Na holotropach spotkasz się z wiedzą, która wykracza poza ramy akademickiego pojmowania psychologii – zwracając „psyche” jej pierwotne znaczenie, jakim jest dusza. Oddech to zarówno tchnienie jak i natchnienie. Łącząc się z oddechem – łączymy się z duszą. Ożywiamy ciało i budzimy głos, co w kulturze szamańskiej należy do codziennych praktyk. Todo cura, todo sana – wszystko leczy i uzdrawia. Todo tiene medicina dentro – wszystko niesie medycynę. Czas byś odkryła /odkrył ją w sobie!

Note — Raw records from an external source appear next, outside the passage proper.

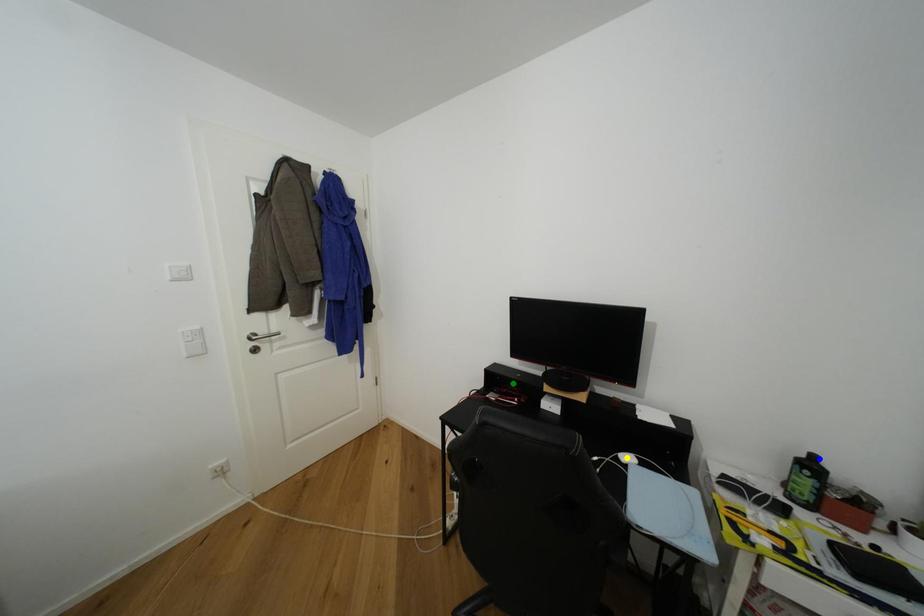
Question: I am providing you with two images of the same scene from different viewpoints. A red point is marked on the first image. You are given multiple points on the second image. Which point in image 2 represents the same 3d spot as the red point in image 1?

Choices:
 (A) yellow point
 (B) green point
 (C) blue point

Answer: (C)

Inner Healer albo Curanderos
Czy wiesz, kim jest Twój "Inner Healer"? Znasz jego / jej głos? Słyszysz zew zmiany, zaproszenie do wilczej, holotropowej, watahy?
Holotropy korzystają z mocy nieznacznie przyspieszonego i nieco pogłębionego oddechu oraz z rytmu intencjonalnie zestawionych utworów muzycznych, które budzą wewnętrznego bohatera / wewnętrzną bohaterkę. Budzi ich również ruch (elementy pracy z ciałem), czuły dotyk oraz rytm szamańskiego bębna. Ciało reaguje – ciało odpowiada. Otwartością, pobudzeniem, uwalnianiem traum.
Otwierają się drzwi percepcji, puszczają blokady mięśniowe i energetyczne – do głosu dochodzą stłumione emocje – przez krzyk, szloch, śpiew albo wcześniej niewypowiedziane słowa.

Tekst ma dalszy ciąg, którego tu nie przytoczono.